"Oh, yes!" cried Peony. "And mother shall see it."
"Yes," Violet answered. "Mother shall see the new little girl. But she must not make her come into the warm parlor, for our little snow sister will not love the warmth."
So the children began this great business of making a snow image that should run about. Violet told Peony what to do, while with her own careful fingers she shaped all the nicer parts of the snow figure. It seemed, in fact, not so much to be made by the children as to grow up under their hands as they were playing and talking about it. Their mother, who was sitting at the window, watched them. The longer she looked, the more and more surprised she grew.
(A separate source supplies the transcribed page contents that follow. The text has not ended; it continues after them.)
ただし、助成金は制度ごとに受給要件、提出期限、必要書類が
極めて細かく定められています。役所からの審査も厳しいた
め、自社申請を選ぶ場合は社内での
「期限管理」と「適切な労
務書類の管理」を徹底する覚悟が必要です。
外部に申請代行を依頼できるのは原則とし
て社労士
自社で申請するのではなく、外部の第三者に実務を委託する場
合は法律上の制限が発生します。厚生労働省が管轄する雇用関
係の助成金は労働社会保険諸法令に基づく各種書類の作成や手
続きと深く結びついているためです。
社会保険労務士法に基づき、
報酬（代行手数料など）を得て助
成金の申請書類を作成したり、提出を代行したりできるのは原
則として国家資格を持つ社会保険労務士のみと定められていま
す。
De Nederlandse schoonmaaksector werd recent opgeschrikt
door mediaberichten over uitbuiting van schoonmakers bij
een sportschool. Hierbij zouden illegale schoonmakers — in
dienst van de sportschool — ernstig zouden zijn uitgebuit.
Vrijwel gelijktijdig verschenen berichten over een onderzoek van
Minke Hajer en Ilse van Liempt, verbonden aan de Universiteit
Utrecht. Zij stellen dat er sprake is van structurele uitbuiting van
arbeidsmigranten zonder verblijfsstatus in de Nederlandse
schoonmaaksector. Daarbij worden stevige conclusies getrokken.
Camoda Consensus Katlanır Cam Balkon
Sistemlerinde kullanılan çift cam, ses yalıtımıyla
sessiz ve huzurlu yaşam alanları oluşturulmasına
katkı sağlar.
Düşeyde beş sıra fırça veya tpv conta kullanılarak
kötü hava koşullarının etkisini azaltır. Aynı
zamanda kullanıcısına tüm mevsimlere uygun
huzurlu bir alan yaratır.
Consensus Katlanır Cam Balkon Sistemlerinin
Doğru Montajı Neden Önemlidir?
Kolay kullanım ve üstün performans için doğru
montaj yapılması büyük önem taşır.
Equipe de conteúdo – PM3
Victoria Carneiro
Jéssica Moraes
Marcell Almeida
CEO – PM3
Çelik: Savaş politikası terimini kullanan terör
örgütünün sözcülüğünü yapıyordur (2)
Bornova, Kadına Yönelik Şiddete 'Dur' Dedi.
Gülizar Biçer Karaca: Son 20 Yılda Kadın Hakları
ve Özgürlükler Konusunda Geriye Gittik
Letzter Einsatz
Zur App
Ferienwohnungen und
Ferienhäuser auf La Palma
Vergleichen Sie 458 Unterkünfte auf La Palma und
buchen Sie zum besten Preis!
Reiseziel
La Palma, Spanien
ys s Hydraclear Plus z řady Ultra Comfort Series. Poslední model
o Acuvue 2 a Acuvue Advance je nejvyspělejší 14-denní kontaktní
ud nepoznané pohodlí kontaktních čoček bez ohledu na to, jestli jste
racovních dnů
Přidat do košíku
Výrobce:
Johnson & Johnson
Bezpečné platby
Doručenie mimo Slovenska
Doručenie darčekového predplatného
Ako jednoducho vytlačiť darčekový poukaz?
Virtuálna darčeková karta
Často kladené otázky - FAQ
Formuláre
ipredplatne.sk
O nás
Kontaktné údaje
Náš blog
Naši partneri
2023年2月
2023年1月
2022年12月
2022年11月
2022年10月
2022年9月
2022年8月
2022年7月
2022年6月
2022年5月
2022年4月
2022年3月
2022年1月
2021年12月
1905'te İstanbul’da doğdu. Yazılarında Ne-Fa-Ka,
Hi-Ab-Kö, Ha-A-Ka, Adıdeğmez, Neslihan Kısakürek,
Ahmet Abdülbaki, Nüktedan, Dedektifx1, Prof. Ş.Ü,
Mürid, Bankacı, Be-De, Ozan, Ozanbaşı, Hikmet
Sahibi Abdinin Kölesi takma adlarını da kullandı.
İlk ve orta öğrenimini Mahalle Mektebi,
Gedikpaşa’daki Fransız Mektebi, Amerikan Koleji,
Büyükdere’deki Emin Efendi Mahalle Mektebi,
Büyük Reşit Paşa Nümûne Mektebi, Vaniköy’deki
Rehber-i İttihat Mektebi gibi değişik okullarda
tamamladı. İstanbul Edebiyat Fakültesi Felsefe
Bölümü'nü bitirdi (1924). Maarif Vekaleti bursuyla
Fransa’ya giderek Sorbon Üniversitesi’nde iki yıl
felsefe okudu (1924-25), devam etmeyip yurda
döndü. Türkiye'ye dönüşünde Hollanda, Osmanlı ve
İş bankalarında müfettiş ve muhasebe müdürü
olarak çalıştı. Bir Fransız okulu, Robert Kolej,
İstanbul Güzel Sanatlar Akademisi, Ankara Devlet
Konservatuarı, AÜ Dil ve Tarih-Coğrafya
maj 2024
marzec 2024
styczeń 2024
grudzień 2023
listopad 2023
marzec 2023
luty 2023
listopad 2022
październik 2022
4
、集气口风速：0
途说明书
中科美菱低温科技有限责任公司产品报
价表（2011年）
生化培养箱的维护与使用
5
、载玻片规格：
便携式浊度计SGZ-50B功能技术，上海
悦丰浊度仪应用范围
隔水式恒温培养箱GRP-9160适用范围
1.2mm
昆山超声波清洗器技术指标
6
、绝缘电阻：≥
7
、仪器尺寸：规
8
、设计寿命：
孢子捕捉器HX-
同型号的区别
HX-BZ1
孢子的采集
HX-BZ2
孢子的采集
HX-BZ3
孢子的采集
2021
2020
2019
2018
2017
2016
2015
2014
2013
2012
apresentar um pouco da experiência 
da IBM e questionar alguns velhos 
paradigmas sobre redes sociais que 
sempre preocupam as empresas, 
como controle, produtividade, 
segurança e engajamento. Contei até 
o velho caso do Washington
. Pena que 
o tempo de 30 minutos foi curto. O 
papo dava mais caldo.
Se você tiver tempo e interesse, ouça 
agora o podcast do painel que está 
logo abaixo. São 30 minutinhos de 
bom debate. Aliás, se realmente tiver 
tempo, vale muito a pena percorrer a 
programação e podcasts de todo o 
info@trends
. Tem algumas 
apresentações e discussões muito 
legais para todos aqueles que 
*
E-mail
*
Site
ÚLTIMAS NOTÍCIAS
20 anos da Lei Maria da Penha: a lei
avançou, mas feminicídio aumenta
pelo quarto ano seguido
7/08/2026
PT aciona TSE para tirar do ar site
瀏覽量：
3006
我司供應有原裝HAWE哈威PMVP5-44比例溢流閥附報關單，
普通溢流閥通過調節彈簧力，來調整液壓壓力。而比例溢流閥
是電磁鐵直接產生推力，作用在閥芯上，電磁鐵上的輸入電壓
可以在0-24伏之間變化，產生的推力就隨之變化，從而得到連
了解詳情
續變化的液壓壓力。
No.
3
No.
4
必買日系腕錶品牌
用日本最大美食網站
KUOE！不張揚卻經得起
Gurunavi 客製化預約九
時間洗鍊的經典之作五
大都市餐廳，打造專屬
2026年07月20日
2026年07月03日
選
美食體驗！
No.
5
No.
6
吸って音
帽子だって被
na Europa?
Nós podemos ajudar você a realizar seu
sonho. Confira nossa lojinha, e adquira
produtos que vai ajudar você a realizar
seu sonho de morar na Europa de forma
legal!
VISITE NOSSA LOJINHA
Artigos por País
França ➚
"What remarkable children mine are!" she said to herself. "What other children could have made anything so like a little girl's figure out of snow at the first trial?"
"Peony, Peony!" cried Violet to her brother, "bring me some of that fresh snow from the farthest corner where we have not been trampling. I want to make our little snow sister's dress with it. You know it must be white, just as it came out of the sky."
"Here it is, Violet!" Peony said as he came floundering through the drifts. "Here is the snow for her dress. Oh, Violet, how beautiful she begins to look!"
"Yes," Violet said thoughtfully and quietly, "our snow sister does look very lovely. I did not know, Peony, that we could make such a sweet little girl as this. Now bring me those light wreaths of snow from the lower branches of the pear tree. You can climb up on a snowdrift and reach them. I must have them to make some curls for our little snow sister's head."
"Here they are, Violet," answered the little boy. "Take care you do not break them. Oh, how pretty!"
"We must have some shining little bits of ice to make the brightness of her eyes. She is not finished yet," Violet went on.
"Here they are," cried Peony. "Mother, mother! Look out and see what a nice little girl we have made!"